• _待解问题_
按照网页摘录的说法，很多男人为什么会觉得人生很苦？请用一到三句话说明。

• _网页摘录_
昨天下午,报社的编辑通知我去取新出来的文学季刊《掌篇》,正好大侠也在办公室。之前说了好久帮他安装看图软件“大眼睛”,顺便帮他捣腾了一下他的新浪博客。

大侠是“名人”,可以列举的头衔我既说不出,可能也说不完。反正是别人约稿,出书不用自己化钱的那种。但在我眼里,他永远都只是大侠。大侠自己似乎对自己的成就还不是很满意,像攀登一座山,自认为还没有登顶。我就笑他说:是不是对自己的要求太高?

其实不独是大侠,很多男人都是这般有志向的。男人嘛,总是事业第一,如果不作出一番自认为有成就的事,就觉得枉过了一生。他们为了实现那个自己给自己定的目标,终身奋斗着、烦恼着。他们眼里,专注于山颠的高度,忽略了一路的鸟语花香,于是他们觉得人生很苦,但已别无选择。

• _提供的记录_
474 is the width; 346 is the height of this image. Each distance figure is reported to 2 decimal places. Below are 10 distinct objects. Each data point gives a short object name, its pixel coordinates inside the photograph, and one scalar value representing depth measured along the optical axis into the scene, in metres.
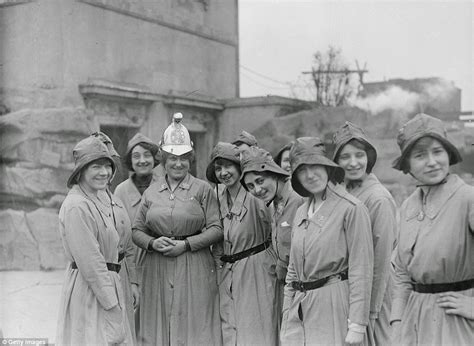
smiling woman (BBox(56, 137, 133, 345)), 3.75
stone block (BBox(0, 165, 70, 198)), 9.63
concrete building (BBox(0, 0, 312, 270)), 9.67
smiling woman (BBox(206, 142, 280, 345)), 4.40
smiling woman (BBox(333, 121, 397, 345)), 3.70
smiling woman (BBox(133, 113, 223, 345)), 4.61
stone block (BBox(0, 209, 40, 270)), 9.57
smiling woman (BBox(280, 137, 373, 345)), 3.32
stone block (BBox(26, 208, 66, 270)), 9.74
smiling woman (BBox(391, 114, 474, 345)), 2.80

• _结果_
他们为了实现自己给自己定的目标，终身奋斗着、烦恼着，眼里只专注于山颠的高度，忽略了一路的鸟语花香，所以觉得人生很苦。可他们已经别无选择。